Im nämlichen Augenblick hatte der entschlossene Kaufmann das auf den Schloßplatz führende Fenster erreicht und geöffnet. Auf dem Platz unten war sowohl diese Bewegung als die Person des Oeffnenden sogleich bemerkt und erkannt worden; ein wildes, verworrenes Geschrei ließ es erkennen, dem in der nächsten Sekunde die Stille athemloser Erwartung folgte. »Man muß sich Ihnen gegenüber den Rücken decken«, rief der Kaufmann, nach dem Zimmer gewendet. »Es kostet mich jetzt einen Wink, so bekommen wir Verstärkung. Vorwärts, meine Freunde, tretet furchtlos und geradezu in das Zimmer Seiner Durchlaucht – die Herren werden es nicht verhindern!«

Die Bürger schritten gegen die Thür vor. Schon hatten die Offiziere ihnen gegenüber die Säbel gezogen, als die Thür selbst rasch aufgerissen ward und der Herzog auf der Schwelle erschien. Er war ein großer, breitschulteriger Mann von soldatischem Ansehen und auch jetzt in eine Art von Campagneuniform gekleidet. Das starkgeröthete Gesicht sowie die krausen weißen Haare zeigten, daß er einer jener blutreichen Menschen war, die mit einem hohen Grad von Herzensgüte eine ebenso große Heftigkeit der Aufwallungen zu eigen haben. Das zuletzt sehr laut gewordene Gespräch hatte ihn aufmerksam gemacht und herbeigerufen. »Was geht hier vor?« rief er mit starker, unwilliger Stimme. »Was gibt es?«

Bei seinem Eintreten waren die Säbel der Offiziere rasch in die Scheiden zurückgekehrt, der Kaufmann war vom Fenster weg zu den übrigen Bürgern getreten, die nun in ehrerbietiger Stellung dastanden.

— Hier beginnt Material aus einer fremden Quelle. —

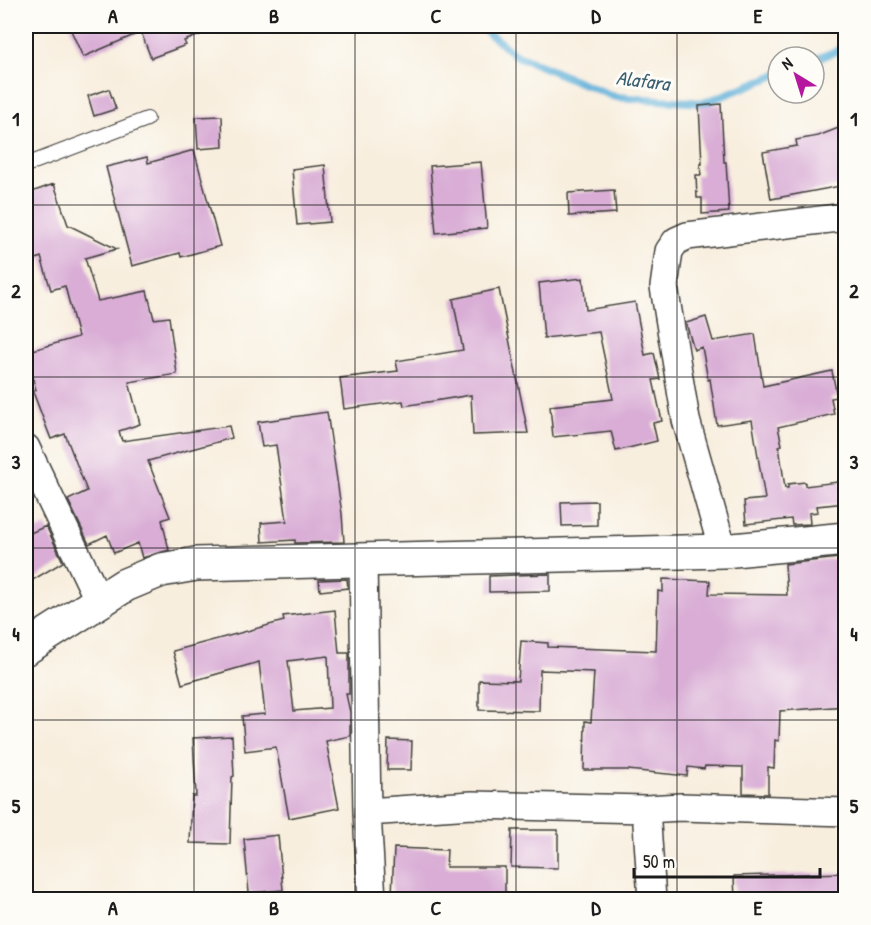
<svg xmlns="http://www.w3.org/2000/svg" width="871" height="925" viewBox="0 0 871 925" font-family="'Patrick Hand',sans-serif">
	<rect width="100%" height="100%" fill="#fdfcf7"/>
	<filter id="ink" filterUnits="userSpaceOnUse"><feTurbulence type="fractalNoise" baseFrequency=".0167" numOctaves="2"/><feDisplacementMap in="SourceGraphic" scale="12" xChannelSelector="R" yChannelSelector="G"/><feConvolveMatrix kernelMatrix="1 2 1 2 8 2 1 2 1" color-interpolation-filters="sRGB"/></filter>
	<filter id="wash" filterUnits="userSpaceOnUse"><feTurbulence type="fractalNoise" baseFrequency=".008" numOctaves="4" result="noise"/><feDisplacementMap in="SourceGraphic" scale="24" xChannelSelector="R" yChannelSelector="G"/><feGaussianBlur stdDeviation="1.35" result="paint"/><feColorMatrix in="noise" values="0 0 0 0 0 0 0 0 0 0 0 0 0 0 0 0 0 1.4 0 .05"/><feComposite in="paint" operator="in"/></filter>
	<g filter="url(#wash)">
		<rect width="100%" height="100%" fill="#f8eede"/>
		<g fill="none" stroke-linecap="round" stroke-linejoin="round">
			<!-- stream -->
			<path stroke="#5fb0d9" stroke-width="8" d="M480 26 515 55 615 97 704 103 778 74
				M814 60 846 47"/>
		</g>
		<g id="blocks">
			<!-- building -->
			<path fill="#d9add6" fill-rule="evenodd" d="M69 26H220L221 27 184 41 186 45 151 58 141 32 83 57Z
				M109 89 116 109 94 116 88 96Z
				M721 104 724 162H726L729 212 702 214V198H697L696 175H701L700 164H702L699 106Z
				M222 116 223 147 198 149 196 117Z
				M846 125V185L771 199 763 152 797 146 796 140 818 136Z
				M194 150 220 246 181 257 180 253 132 266 106 167 147 157 148 163Z
				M481 162 487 228 436 233 430 166Z
				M325 165 330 222 297 225 292 169Z
				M54 184 68 225 117 249 85 258 98 301 147 291 154 319 169 317 177 374 129 382 140 424 119 431 122 441 229 426 232 438 148 461 170 517 162 520 169 550 142 558 138 543 114 553 107 535 89 544 68 500 87 491 65 434 51 439 33 392 36 390 26 352 78 337 65 286 51 290 41 257 26 263V194Z
				M614 190 616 213 569 216 568 193Z
				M583 278 586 310 635 302 645 355 654 353 660 379 653 380 662 421 653 423 657 441 616 451 611 431 553 437 550 406 613 399 599 332 544 338 539 283Z
				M499 289 528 433 473 435 471 395 404 406 403 401 344 409 340 378 398 371 396 361 463 350 453 299Z
				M706 317 713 341 755 334 763 386 832 371 837 397 831 398 834 414 778 427 782 445 779 446 785 488H788V484L805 482V486L846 481V503L817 506 818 512 809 513 810 524 792 525 791 519 746 524 744 501 765 499 752 420 717 425 710 379 708 380 702 347 694 350 686 323Z
				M327 412 342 514 344 542 295 543V540L262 542 261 523 287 521 276 445 262 447 258 422Z
				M597 501V525L562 526 561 502Z
				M46 526 63 562 26 584V535Z
				M839 558 844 612H846V706L780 711 779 741 775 740 774 768 768 767V794L743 793V767L705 766 704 769 688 767 687 776 628 770H584L585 721 591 722 594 672 540 670 539 711 479 710V680L518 681 521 641 548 643V647L656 651 658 591 663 592V579L710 581 709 594 787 595 785 564Z
				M550 574V591L489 592V576Z
				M347 579 348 588 320 591 319 580Z
				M335 610 339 653H349V694H346L350 712V736L326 741 339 808 289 818 276 747 245 751 242 716 265 714 259 662 182 684 173 651 284 621 283 616ZM328 656 330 708 294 711 288 661Z
				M232 736 234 776 232 777 230 844 190 843 192 796H196L193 738Z
				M388 740 412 741 411 770H387Z
				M512 830H558V868L511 867Z
				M278 835 283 890 249 893 244 839Z
				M394 848 447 850 446 867H505V900H449V896L392 895Z
				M846 873V900H735L734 876Z"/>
		</g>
	</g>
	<g filter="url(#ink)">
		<use href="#blocks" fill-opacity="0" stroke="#3d3c39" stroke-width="1.5"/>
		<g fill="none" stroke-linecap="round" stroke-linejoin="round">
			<defs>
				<path id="service" d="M26 165 147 119"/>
				<path id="minor" d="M26 448 99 601
					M723 551 686 420 664 287 669 251 676 241 687 236 846 217
					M363 560 367 812 372 900
					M646 809 652 900
					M367 812 472 805 646 809 681 807 846 812"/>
				<path id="tertiary" d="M26 648 125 585 161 570 196 564 723 551 846 539"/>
			</defs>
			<!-- service casing -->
			<use href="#service" stroke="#3d3c39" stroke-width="16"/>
			<!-- minor casing -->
			<use href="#minor" stroke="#3d3c39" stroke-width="30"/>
			<!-- tertiary casing -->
			<use href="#tertiary" stroke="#3d3c39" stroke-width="36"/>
			<!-- service -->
			<use href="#service" stroke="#fff" stroke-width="14"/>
			<!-- minor -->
			<use href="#minor" stroke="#fff" stroke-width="27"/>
			<!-- tertiary -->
			<use href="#tertiary" stroke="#fff" stroke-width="33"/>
		</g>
	</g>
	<!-- grid -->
	<path fill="none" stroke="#1c1c1c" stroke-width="1.5" stroke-opacity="0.55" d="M194 26V900M355 26V900M516 26V900M677 26V900M26 205H846M26 377H846M26 548H846M26 720H846"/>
	<g text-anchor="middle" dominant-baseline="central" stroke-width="6" stroke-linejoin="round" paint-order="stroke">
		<!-- water labels -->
		<g font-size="20" font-style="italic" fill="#3a5f71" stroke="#fdfcf7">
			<text transform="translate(643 80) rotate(7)">Alafara</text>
		</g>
	</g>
	<!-- margin -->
	<rect width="871" height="925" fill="none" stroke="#fdfcf7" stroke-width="66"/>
	<!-- north arrow -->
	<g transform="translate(796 75) rotate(322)"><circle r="28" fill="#fdfcf7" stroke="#a3a29f" stroke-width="1.5"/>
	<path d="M0-4.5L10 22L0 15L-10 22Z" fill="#b5179e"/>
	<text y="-9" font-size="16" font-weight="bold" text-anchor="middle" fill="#1c1c1c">N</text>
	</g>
	<!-- scale -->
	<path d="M634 868v9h186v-9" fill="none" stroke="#1c1c1c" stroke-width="3"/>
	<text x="643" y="868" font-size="18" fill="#1c1c1c" stroke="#fdfcf7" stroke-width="4.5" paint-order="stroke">50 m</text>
	<rect x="33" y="33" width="805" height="859" fill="none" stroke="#1c1c1c" stroke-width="2"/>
	<g font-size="20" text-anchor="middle" font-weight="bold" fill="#1c1c1c">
		<text x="113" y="23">A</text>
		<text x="274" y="23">B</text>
		<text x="436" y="23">C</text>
		<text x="596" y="23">D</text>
		<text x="758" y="23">E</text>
		<text x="16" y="126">1</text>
		<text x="854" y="126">1</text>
		<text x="16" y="298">2</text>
		<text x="854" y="298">2</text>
		<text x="16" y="469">3</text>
		<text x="854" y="469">3</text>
		<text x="16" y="641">4</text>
		<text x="854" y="641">4</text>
		<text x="16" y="813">5</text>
		<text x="854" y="813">5</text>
		<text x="113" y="915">A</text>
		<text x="274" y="915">B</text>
		<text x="436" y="915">C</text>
		<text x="596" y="915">D</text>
		<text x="758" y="915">E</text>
	</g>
</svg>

General Bauer wollte antworten, wurde aber vom Herzog durch die weitere Frage unterbrochen: »Was wollen die Leute? Wer sind sie?«

Der Kaufmann trat vor. »Durchlaucht«, begann er, »die Bürgerschaft der Stadt hat uns abgesandt –«

»Abgesandt?« rief der Herzog, und die dunkle Röthe, welche über seinem Angesicht lag, wurde noch um einen Grad tiefer. »Das ist kühn, bei meiner Ehre! Bisher war ich in diesem Lande der Einzige, der Gesandte schicken konnte, und die Macht, die Sie schickt, ist bei mir noch nicht accreditirt! Wer sind Sie also? Was wollen Sie?«

»Verzeihen Eure Durchlaucht«, entgegnete der Kaufmann mit unterwürfiger Geberde und unverkennbarer absichtlicher Mäßigung, »wenn die Ungeübtheit des Redens mich zu einem mißfälligen Ausdruck greifen ließ. Ich wußte die Sache eben nicht besser zu sagen. Sehen denn Eure Durchlaucht keine Abgesandten in uns. Lassen Sie es immerhin eigene Kühnheit sein, daß wir uns vor Eure Durchlaucht drängen, um die Bitten Ihres Volkes vor Ihr Ohr zu bringen.«

In diesem Augenblick brauste vom Schloßplatz ein wüstes, verwirrtes Geschrei empor.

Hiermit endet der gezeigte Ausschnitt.